BONTANG - Ketua Komisi B DPRD Kota Bontang, Rustam meminta tim pemerintah dan induk Badan Usaha Milik Daerah (BUMD) dan mitra kerja mengambil langkah hukum untuk mempertahankan kapal KMP Bontang Express II agar tidak dieksekusi dalam perkara yang tengah bergulir.
Permintaan itu disampaikan rustam saat memimpin rapat dengar pendapat di Ruang Paripurna, Senin (4/6/2026). Rustam menegaskan, kapal jenis roll-on/roll-off (RoRo) tersebut merupakan aset yang harus dipertahankan dan tidak boleh sampai disita secara paksa.
"Ini aset kita, jangan sampai disita paksa. Juga sebagai tim pemerintah lah. Apa yang disampaikan kejakaan ini harap segera ditindak lanjuti," ujarnya.

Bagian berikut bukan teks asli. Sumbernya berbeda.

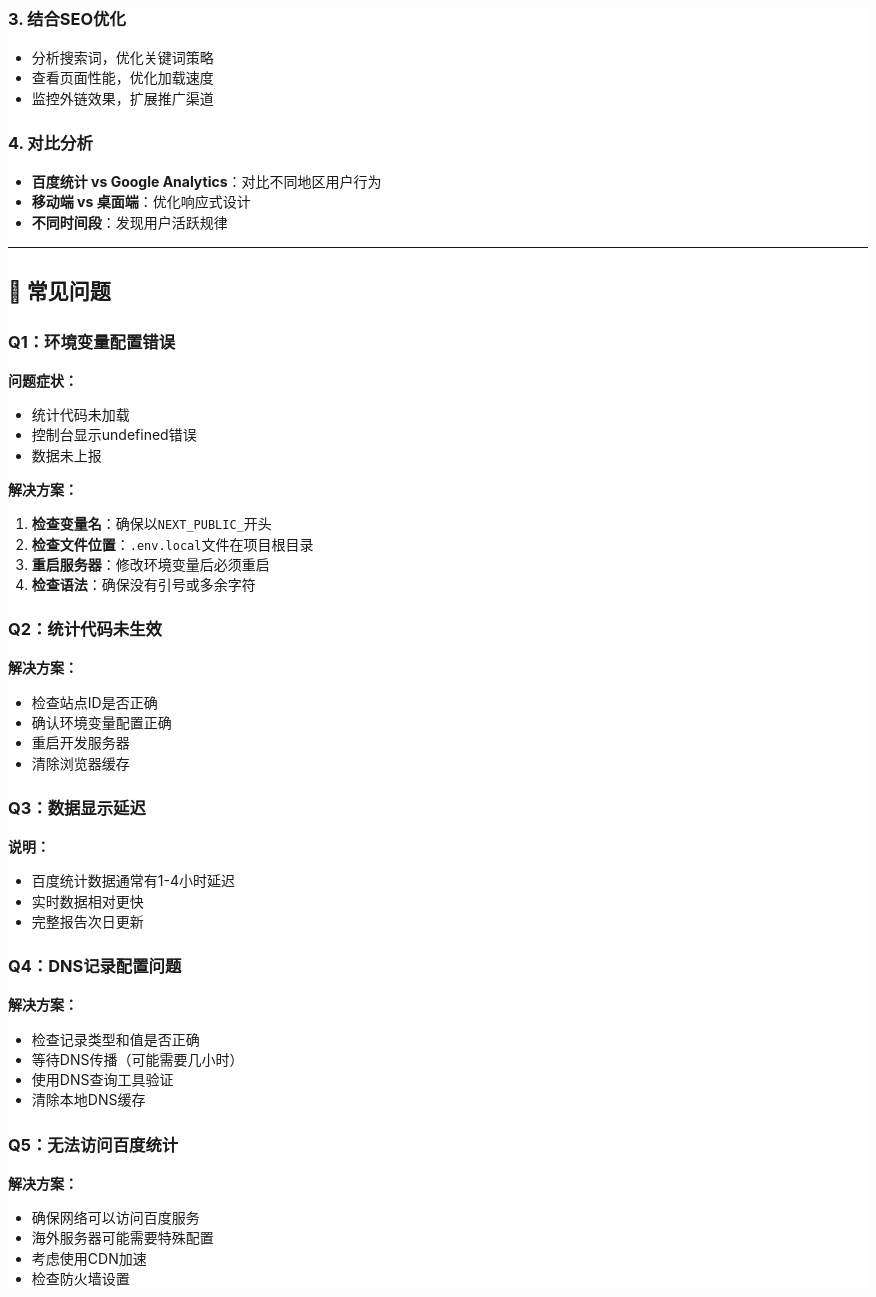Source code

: ### 3. 结合SEO优化
- 分析搜索词，优化关键词策略
- 查看页面性能，优化加载速度
- 监控外链效果，扩展推广渠道

### 4. 对比分析
- **百度统计 vs Google Analytics**：对比不同地区用户行为
- **移动端 vs 桌面端**：优化响应式设计
- **不同时间段**：发现用户活跃规律

---

## 🚨 常见问题

### Q1：环境变量配置错误
**问题症状：**
- 统计代码未加载
- 控制台显示undefined错误
- 数据未上报

**解决方案：**
1. **检查变量名**：确保以`NEXT_PUBLIC_`开头
2. **检查文件位置**：`.env.local`文件在项目根目录
3. **重启服务器**：修改环境变量后必须重启
4. **检查语法**：确保没有引号或多余字符

### Q2：统计代码未生效
**解决方案：**
- 检查站点ID是否正确
- 确认环境变量配置正确
- 重启开发服务器
- 清除浏览器缓存

### Q3：数据显示延迟
**说明：**
- 百度统计数据通常有1-4小时延迟
- 实时数据相对更快
- 完整报告次日更新

### Q4：DNS记录配置问题
**解决方案：**
- 检查记录类型和值是否正确
- 等待DNS传播（可能需要几小时）
- 使用DNS查询工具验证
- 清除本地DNS缓存

### Q5：无法访问百度统计
**解决方案：**
- 确保网络可以访问百度服务
- 海外服务器可能需要特殊配置
- 考虑使用CDN加速
- 检查防火墙设置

Rustam juga meminta tim pemerintah segera melengkapi seluruh fakta, data, dan dokumen yang masih kurang untuk memperkuat posisi hukum Pemkot.
Menurut dia, seluruh bukti yang belum tersampaikan secara lengkap harus segera dihimpun agar dapat digunakan dalam proses persidangan.
"Tolong di backup juga, mana fakta-fakta atau dokumen-dokumen yang belum tersampaikan secara lengkap, tolong dibantu juga," tambahnya.
Sementara itu, Plt Kepala Seksi Perdata dan Tata Usaha Negara (Kasi Datun) Kejaksaan Negeri Bontang, Imam Roesli Pringgajaya menjelaskan, bahwa berdasarkan pertimbangan dalam penetapan pengadilan, KMP Bontang Express II belum dapat dilakukan penyitaan meski saat ini tercatat sebagai kapal milik PT Bontang Transport.
Dalam pertimbangan tersebut, disebutkan kapal dikualifikasikan sebagai barang milik Pemerintah Kota Bontang atau aset milik daerah.
"Jelas di pertimbangannya itu mengatakan bahwa tidak dapat dilakukan penyitaan karena sebagai kapal milik pemerintah Kota Bontang dikualifikasikan sebagai milik negara daerah," jelasnya.
Meski demikian, Kejari mengingatkan proses hukum masih berjalan. Saat ini, tahapan yang berlangsung baru berupa aanmaning atau teguran disusul proses sita eksekusi.
Apabila bukti-bukti yang dimiliki menunjukkan kapal tersebut merupakan aset milik Pemkot Bontang, pihaknya menyarankan pemerintah segera mengajukan gugatan perlawanan sebagai upaya mempertahankan aset tersebut.
"Sepanjang bukti-bukti yang ada, saat ini bisa dilakukan itu oleh Pemkot Bontang adalah melakukan gugatan perlawanan.